Coexpression of NMD3-Y379D does not suppress the rpl10-R98S telomere maintenance defects. (A) The −1 PRF directed by sequences in the following yeast genes: EST1 (signal beginning at nucleotide 1,272), EST2 (signal beginning at nucleotide 1,251), STN1 (signal beginning at nucleotide 1,203), and CDC13 (signal beginning at nucleotide 1,272). (B) Expression of endogenous EST1, EST2, STN1, and CDC13 mRNAs was monitored by quantitative RT-PCR. Bars indicate SEM (n = 4). (C) Coexpression of NMD3-Y379D does not suppress the rpl10-R98S telomere length defects. The abundance of telomere repeat sequences was quantified by PCR, with the single-copy reference gene SGS1 as the loading control.
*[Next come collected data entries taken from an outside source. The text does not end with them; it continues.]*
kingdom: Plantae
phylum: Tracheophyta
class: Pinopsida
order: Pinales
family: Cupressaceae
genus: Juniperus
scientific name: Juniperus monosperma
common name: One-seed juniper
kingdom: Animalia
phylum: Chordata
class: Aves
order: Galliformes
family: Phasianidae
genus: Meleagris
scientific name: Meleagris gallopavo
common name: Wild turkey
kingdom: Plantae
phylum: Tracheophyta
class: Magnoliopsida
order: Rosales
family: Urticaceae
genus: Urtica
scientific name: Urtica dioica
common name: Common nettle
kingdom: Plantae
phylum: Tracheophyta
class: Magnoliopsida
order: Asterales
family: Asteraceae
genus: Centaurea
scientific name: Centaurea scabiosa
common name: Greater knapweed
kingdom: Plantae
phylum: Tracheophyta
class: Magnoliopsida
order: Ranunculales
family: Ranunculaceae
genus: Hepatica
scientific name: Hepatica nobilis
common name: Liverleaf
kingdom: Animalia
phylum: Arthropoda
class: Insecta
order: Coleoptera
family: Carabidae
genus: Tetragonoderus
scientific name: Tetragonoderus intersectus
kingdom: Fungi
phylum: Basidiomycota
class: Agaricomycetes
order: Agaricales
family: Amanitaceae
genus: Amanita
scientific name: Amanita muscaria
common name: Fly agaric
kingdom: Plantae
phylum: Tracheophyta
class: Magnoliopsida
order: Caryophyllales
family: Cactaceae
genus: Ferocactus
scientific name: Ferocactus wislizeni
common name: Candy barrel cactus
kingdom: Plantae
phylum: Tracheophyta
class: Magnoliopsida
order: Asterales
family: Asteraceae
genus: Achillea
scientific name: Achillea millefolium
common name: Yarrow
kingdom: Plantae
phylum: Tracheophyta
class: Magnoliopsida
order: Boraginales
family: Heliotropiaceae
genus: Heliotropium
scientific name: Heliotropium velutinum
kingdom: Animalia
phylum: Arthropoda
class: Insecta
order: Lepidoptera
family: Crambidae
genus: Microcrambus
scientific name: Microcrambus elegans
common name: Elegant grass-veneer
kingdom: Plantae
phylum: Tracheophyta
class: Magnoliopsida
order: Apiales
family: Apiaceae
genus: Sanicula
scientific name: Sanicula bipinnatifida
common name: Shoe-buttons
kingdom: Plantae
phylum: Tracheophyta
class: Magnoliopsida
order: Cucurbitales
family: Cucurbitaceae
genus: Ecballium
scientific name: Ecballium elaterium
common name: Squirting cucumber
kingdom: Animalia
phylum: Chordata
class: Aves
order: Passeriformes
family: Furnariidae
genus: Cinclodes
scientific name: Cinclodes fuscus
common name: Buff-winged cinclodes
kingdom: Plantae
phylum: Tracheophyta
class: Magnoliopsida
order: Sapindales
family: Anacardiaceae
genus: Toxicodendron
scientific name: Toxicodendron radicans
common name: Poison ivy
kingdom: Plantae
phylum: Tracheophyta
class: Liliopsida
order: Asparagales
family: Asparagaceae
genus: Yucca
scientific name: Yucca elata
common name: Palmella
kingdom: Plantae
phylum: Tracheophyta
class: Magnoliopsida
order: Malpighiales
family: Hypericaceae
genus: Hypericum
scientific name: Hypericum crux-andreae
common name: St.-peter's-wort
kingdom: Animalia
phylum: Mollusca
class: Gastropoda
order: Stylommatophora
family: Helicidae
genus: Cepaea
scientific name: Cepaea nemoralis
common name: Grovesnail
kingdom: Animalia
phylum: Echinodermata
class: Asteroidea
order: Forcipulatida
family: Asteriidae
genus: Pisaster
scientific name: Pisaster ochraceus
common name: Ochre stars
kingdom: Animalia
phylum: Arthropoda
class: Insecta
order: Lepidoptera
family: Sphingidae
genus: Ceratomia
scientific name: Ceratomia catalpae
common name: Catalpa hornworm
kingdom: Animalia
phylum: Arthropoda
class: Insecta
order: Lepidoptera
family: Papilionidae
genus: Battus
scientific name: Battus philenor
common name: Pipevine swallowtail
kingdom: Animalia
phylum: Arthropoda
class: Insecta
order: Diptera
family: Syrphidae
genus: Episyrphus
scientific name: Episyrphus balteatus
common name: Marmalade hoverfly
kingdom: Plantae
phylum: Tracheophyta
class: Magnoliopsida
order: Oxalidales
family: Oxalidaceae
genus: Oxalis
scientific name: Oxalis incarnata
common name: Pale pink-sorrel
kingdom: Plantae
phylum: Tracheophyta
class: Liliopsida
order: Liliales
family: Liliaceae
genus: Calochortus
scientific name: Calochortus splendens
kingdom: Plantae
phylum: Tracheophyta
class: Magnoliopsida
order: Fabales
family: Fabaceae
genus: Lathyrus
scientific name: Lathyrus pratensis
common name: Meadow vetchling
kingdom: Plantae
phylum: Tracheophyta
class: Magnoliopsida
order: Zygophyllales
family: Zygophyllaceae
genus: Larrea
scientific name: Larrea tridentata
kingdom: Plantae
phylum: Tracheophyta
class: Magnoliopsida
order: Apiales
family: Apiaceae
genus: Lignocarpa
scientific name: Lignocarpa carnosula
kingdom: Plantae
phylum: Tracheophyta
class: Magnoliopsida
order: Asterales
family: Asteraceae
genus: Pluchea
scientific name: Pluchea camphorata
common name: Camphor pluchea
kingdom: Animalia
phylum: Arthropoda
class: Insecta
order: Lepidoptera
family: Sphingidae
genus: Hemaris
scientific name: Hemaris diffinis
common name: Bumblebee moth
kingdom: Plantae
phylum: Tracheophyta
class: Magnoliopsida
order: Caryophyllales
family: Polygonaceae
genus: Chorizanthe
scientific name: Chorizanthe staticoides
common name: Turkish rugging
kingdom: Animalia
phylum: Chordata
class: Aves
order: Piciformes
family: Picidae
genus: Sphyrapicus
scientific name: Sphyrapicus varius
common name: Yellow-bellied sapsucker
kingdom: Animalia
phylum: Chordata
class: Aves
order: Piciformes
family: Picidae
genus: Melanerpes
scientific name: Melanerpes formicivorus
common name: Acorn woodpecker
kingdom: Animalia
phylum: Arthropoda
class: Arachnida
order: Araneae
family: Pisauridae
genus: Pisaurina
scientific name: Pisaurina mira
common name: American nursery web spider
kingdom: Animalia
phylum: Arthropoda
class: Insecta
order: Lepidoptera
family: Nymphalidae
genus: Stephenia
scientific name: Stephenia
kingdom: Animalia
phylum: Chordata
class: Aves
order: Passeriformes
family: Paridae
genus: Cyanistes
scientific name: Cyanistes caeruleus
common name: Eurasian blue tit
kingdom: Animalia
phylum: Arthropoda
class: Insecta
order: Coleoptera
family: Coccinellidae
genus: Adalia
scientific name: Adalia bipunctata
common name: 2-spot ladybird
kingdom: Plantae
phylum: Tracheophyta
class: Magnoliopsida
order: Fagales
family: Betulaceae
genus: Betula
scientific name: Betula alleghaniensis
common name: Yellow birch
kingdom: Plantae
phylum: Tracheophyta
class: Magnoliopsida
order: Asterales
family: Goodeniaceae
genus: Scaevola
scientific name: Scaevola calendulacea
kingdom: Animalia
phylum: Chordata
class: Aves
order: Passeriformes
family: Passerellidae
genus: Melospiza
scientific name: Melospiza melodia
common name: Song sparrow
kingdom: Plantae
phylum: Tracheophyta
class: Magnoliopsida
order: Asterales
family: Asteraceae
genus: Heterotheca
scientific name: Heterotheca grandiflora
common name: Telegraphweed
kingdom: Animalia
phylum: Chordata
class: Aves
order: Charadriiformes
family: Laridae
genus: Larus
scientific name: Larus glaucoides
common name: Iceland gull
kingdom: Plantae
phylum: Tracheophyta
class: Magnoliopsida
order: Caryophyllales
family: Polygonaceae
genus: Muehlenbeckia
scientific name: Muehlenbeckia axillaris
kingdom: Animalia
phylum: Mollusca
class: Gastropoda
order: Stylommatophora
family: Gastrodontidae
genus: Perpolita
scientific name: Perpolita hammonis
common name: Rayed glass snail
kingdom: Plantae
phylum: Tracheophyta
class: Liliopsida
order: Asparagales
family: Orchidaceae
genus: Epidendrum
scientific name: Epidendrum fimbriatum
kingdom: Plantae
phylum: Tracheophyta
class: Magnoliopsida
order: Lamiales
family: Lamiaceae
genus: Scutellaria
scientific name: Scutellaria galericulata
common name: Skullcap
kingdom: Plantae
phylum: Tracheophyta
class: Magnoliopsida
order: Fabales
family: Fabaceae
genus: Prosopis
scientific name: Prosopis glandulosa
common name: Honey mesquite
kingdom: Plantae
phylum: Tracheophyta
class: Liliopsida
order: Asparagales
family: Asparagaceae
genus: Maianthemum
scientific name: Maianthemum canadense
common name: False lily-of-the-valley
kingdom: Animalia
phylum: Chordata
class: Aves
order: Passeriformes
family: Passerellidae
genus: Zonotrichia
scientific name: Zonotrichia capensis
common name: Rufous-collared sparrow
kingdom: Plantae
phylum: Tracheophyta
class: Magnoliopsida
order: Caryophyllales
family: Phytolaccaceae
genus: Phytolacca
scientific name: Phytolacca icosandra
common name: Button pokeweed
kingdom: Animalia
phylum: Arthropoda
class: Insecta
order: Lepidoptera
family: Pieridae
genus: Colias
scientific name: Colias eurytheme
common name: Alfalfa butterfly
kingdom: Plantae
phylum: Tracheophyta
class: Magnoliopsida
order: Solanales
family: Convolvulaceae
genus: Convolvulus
Bars indicate SEM (n = 9). *P < 0.05; **P < 0.01.

Fig. 5.

Model of T-ALL progression. A mutation in RPL10/uL16 results in the inability of the pre-60S subunits to pass the quality control checkpoint, leading to decreased ribosome assembly and proliferation. A ribosome biogenesis suppressor can arise due to selective pressure allowing the bypass the quality test drive, thereby boosting production of defective ribosomes. Continued defective translation ultimately leads to an altered gene expression profile and the onset of T-ALL.